The significance of the Galle Literary Festival statement that I signed recently is now clear; it’s caused massive debate at the event itself and forced the question of Colombo’s appalling human rights record to the fore:
During a lunchtime session at the Galle Literary Festival, one isolated-looking teenager sat among the audience.
He watched for a while before getting up and joining his mother standing at the back.
They were the 16-year-old son and the wife of Prageeth Eknaligoda, a journalist-come-cartoonist missing since 24 January 2010.
They visited the annual festival to lobby its participants on his plight – a plight which has inspired some to call for a festival boycott and provoked a debate in Sri Lanka.
Mr Eknaligoda, who had written articles critical of the government, was apparently abducted on his way home from the office and has not been seen since.
‘Not given chance’
After the session, Sandhya and Sanjaya Eknaligoda handed out leaflets to as many people as they could.
In the pamphlets, Sandhya said that her husband – a Sinhalese – worked ceaselessly to expose human rights abuses against minority Tamil civilians during the war against the Tamil Tigers “including the use of chemical weapons against civilian communities by government forces”.
The government denies using such weapons. It also denies any involvement in Mr Eknaligoda’s disappearance but says it has made no progress in investigating it.
The family gave out more leaflets at the festival’s cafe before returning to Colombo.
“I’m not 100% satisfied with our trip to Galle as I expected to speak to the whole crowd, at least for five minutes,” Sandhya Eknaligoda told the BBC.
“We were not given a chance to do that.

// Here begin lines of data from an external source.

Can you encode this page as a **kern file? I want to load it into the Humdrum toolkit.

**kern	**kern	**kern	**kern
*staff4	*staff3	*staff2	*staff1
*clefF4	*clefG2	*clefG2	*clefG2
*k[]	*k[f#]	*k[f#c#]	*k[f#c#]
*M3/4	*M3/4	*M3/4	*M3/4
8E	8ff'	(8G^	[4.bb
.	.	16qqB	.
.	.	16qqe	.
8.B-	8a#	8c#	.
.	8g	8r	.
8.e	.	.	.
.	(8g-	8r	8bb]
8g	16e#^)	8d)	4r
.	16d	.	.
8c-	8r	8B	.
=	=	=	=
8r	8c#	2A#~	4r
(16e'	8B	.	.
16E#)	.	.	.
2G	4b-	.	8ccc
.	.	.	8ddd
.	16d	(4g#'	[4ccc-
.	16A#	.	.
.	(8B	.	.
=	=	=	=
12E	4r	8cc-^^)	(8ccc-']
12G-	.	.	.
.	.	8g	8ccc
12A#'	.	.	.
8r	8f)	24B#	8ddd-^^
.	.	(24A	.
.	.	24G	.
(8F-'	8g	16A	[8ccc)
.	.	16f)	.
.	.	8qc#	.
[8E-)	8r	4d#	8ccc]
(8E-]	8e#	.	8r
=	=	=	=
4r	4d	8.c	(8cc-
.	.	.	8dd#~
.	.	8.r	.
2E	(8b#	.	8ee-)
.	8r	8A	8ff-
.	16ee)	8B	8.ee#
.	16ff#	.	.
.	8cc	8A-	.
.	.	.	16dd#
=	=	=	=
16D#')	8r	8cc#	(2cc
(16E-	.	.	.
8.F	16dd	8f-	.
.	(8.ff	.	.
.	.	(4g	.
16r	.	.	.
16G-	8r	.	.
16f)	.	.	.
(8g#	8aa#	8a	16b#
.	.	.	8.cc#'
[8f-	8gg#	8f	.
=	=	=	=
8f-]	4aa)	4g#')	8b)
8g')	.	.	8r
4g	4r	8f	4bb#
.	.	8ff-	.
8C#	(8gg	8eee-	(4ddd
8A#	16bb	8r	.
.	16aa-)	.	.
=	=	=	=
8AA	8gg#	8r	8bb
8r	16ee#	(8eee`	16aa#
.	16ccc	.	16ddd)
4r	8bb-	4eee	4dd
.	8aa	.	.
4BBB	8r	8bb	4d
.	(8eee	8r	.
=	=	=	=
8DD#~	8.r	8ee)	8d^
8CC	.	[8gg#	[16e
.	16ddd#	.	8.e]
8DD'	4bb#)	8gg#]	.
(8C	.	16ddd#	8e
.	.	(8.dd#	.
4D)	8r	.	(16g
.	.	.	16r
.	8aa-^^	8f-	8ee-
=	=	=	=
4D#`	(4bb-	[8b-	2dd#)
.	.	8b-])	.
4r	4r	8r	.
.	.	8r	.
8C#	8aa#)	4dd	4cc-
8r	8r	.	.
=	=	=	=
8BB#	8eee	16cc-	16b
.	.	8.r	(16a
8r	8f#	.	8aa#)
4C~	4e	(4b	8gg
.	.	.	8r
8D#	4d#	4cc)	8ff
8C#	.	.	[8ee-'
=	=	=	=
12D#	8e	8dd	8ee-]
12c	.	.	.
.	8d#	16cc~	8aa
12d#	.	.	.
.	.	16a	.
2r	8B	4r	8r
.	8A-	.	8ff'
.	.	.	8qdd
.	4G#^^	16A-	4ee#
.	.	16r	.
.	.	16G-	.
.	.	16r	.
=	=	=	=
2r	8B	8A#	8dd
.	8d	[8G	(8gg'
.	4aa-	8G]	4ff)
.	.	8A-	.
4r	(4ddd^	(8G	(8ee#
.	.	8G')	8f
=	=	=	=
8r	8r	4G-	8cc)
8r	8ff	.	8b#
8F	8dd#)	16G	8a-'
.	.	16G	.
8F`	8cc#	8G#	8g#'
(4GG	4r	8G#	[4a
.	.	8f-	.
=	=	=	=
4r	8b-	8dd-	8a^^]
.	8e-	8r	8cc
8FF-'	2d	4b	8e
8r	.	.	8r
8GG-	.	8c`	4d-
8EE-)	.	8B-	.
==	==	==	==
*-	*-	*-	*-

But we did manage to give out leaflets, and I’m happy we spread some awareness at least.”
Two groups – the Paris-based Reporters Without Borders (RSF) and the Berlin-based exile group Journalists for Democracy in Sri Lanka (JDS) – urged writers to stay away from the Galle festival because, they said, many writers in Sri Lanka were being attacked, threatened or intimidated because of what they wrote.
The government, however, denies victimising journalists.
Mrs Eknaligoda said it was up to individuals whether or not they turned up.
She felt that a total boycott might have helped highlight human rights issues but hoped that those attending would intervene in her husband’s case, seeking more information or getting their governments to do so.
‘Legitimising status quo’
During the festival in the quaint 17th century fort town, there has been much talk about the call to boycott.
Dozens of writers had to make a quick decision on whether to pull out.
The only one who did so explicitly heeding the stayaway message was South Africa’s Damon Galgut.
Canada’s Lawrence Hill addressed an audience on his novel that draws on his own father’s ancestry as a slave in America.
“It’s shocking what has happened to this disappeared journalist and so many other people who died or were made to disappear during the war or after,” Mr Hill told the BBC.
But he decided to support the festival as he believed it was a forum for free speech.
He thought he could fulfil the family’s request that he return home and “spread word of these abuses and speak about them with a little more authority and credibility, having been here”.
But the organisations calling for a stayaway say that having so many renowned authors in Sri Lanka will sustain the government’s message that all is well in the country – something they say is not the case.
If they “failed to express their concerns about the precarious conditions faced by the fellow writers and journalists… it simply legitimises the status quo,” the JDS said last week.
The festival’s founder, Geoffrey Dobbs from Britain, said he “really sympathised” with Mrs Eknaligoda and the criticisms of the human rights situation.
But, he said, the problems would not be solved through “a call to go to the barricades and shut down an event”.
“I think what the festival does is it does promote discussion,” he told BBC News.
Some, though by no means all, of the festival events had political overtones.
Sri Lankan poet Vivimarie Vanderpoorten read from her works, including a horrified reaction to the still unsolved killing of newspaper editor Lasantha Wickrematunga.
In a further discussion, three Sri Lankans read from their own novels, highlighting the events of July 1983 in Colombo when Tamils were burnt to death because of their ethnicity.
There was an airing of topics and opinions that often fail to get publicity in Sri Lanka – a country where meetings or seminars regularly get cancelled either by the authorities or by organisers, fearing a negative reaction from the state.
But this was not a conference and there was never going to be a unified statement of concern of the type that human rights groups might have liked.
A more official view, published in Sri Lanka’s Sunday Times, just wants us human rights campaigners to shut up and enjoy Sri Lanka’s glorious post-war freedoms:
For 30 years the country went through a kind of hell and endured untold economic and cultural deprivation. Now, with things looking up, we need all the friendly input we can get from well-meaning outsiders. Let the writers and the artists and the goodwill ambassadors come here and brighten up our lives, for Heaven’s sake. We have had enough dark days as it is.